[Records drawn from a dataset]
++++++++++

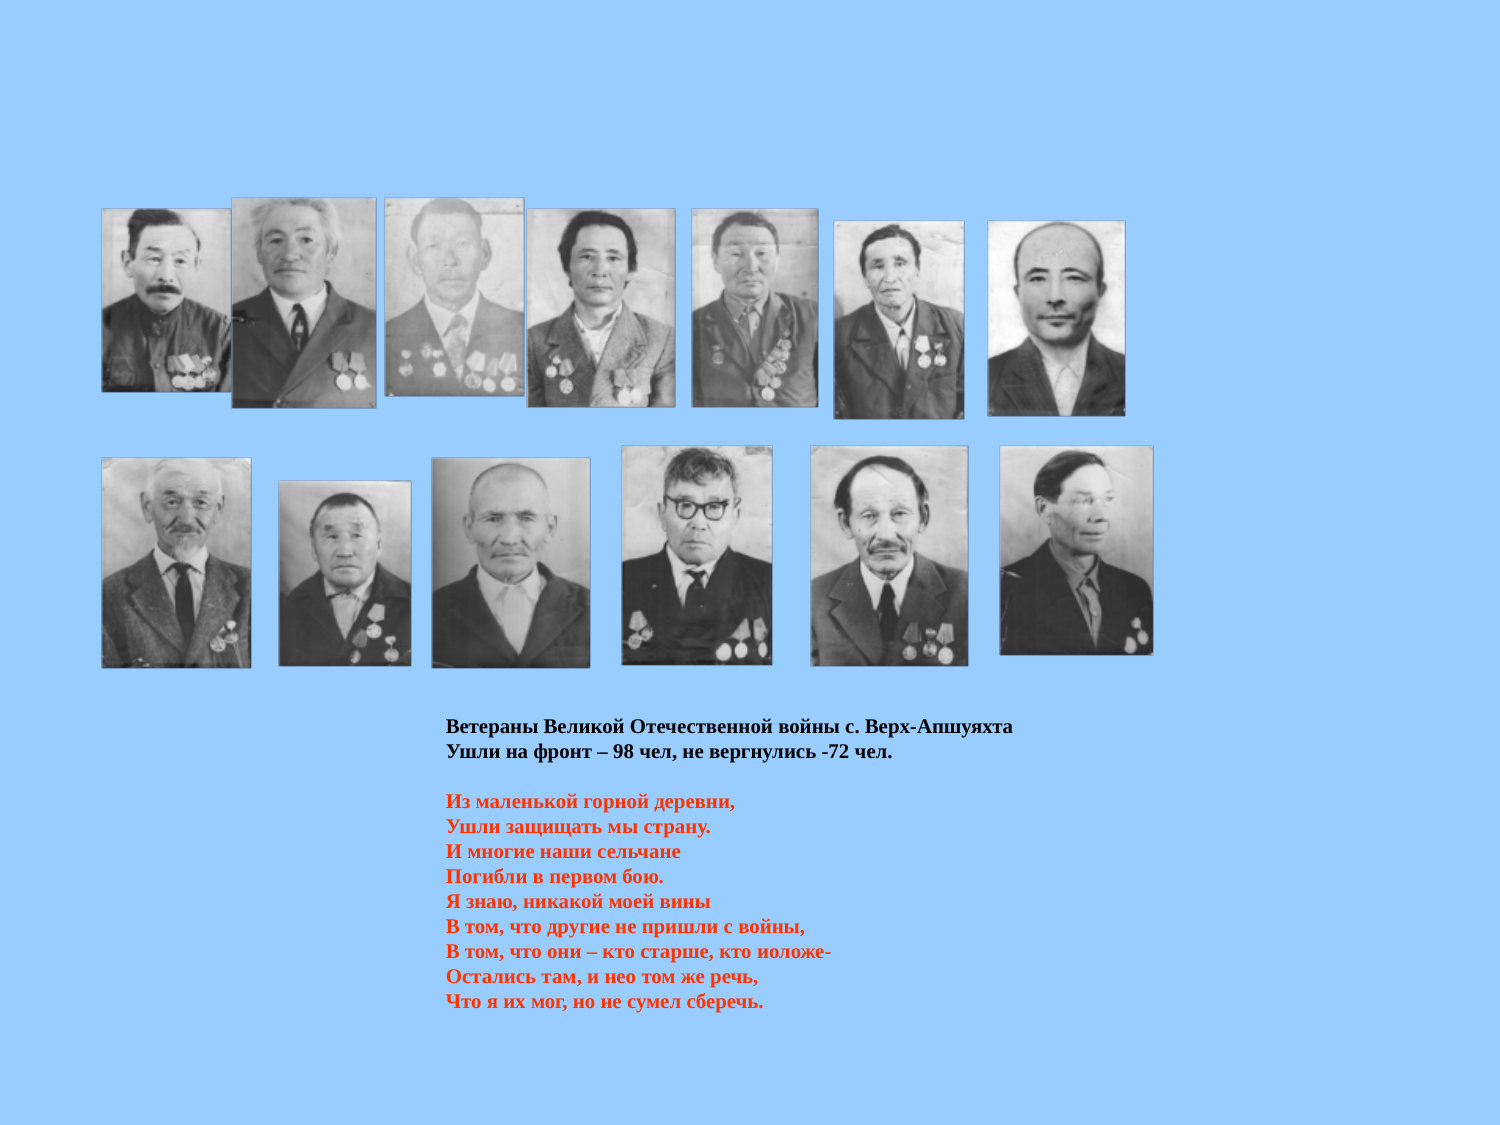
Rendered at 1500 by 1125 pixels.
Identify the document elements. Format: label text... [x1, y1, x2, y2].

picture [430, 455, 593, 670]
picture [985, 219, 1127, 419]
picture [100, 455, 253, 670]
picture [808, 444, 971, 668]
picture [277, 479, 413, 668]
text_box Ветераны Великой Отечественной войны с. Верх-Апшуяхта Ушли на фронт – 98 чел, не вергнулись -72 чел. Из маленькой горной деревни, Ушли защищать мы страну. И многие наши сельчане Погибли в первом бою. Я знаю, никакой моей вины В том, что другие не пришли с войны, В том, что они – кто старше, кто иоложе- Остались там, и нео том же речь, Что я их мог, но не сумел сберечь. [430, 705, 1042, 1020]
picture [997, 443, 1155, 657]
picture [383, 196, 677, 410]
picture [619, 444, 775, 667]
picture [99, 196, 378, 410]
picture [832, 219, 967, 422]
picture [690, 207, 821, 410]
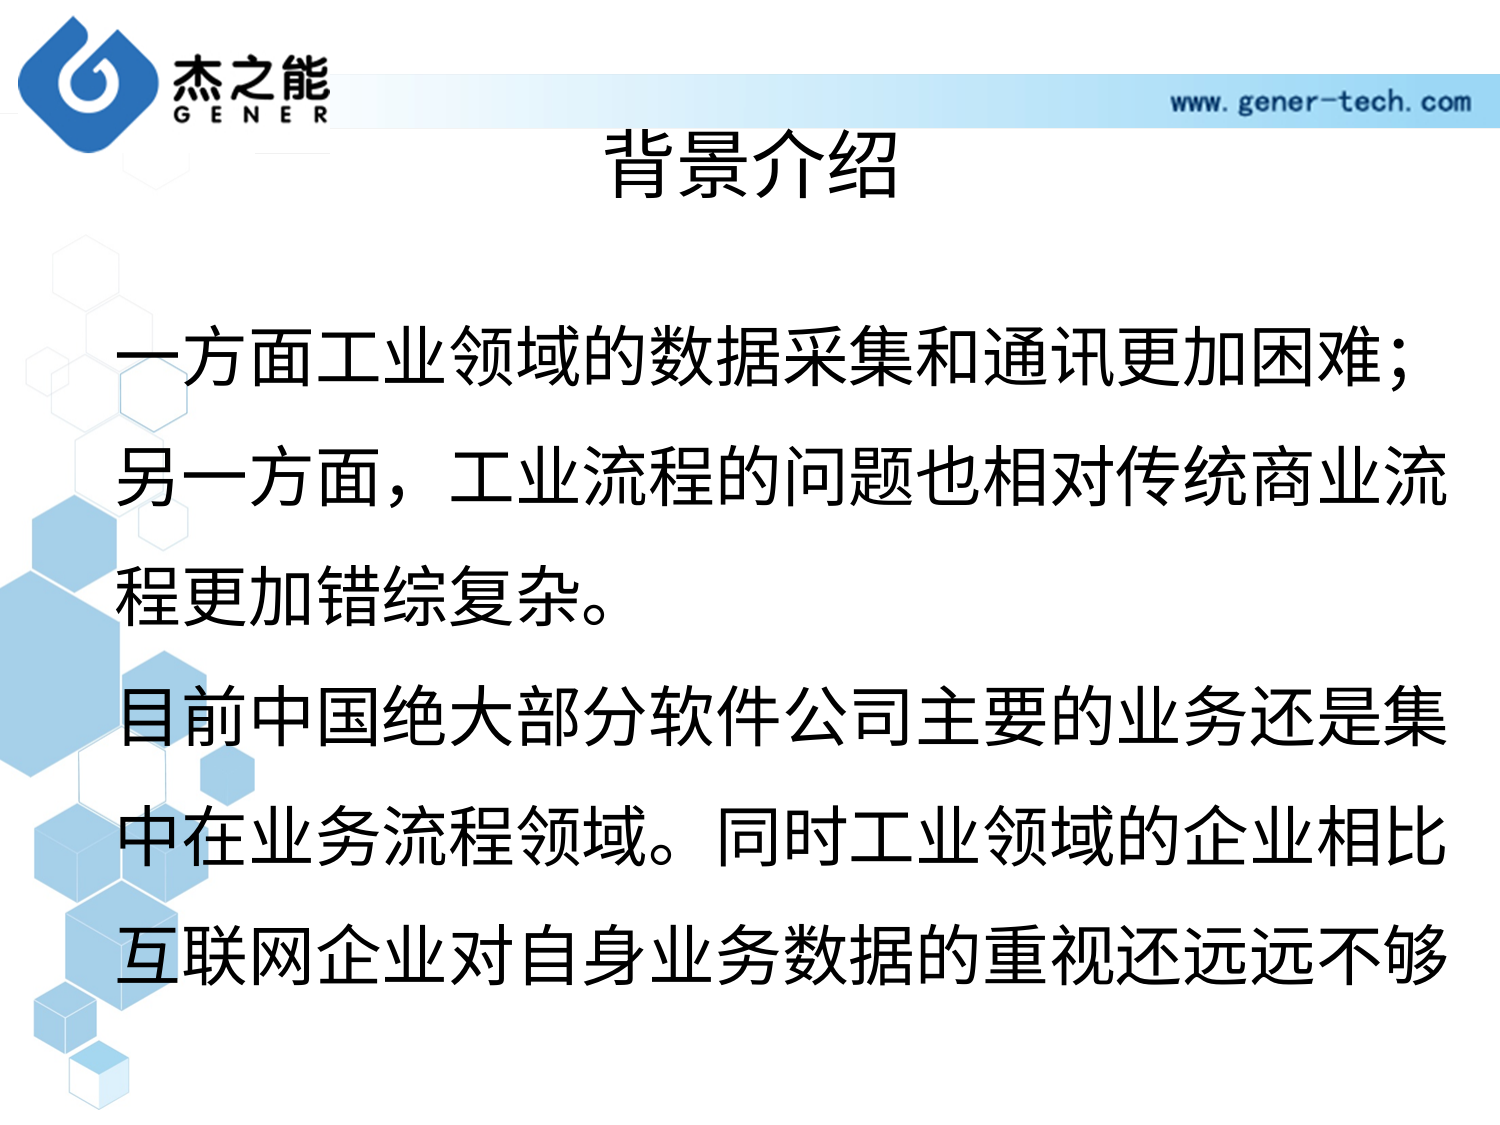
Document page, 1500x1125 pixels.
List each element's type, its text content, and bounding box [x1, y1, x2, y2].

++++++++++

PROBLEM DETAILS> Scan the records above for the word "pixels" and return every line where it occurs.

RESULT BELOW>
Rendered at 1500 by 1125 pixels.
Document page, 1500x1125 pixels.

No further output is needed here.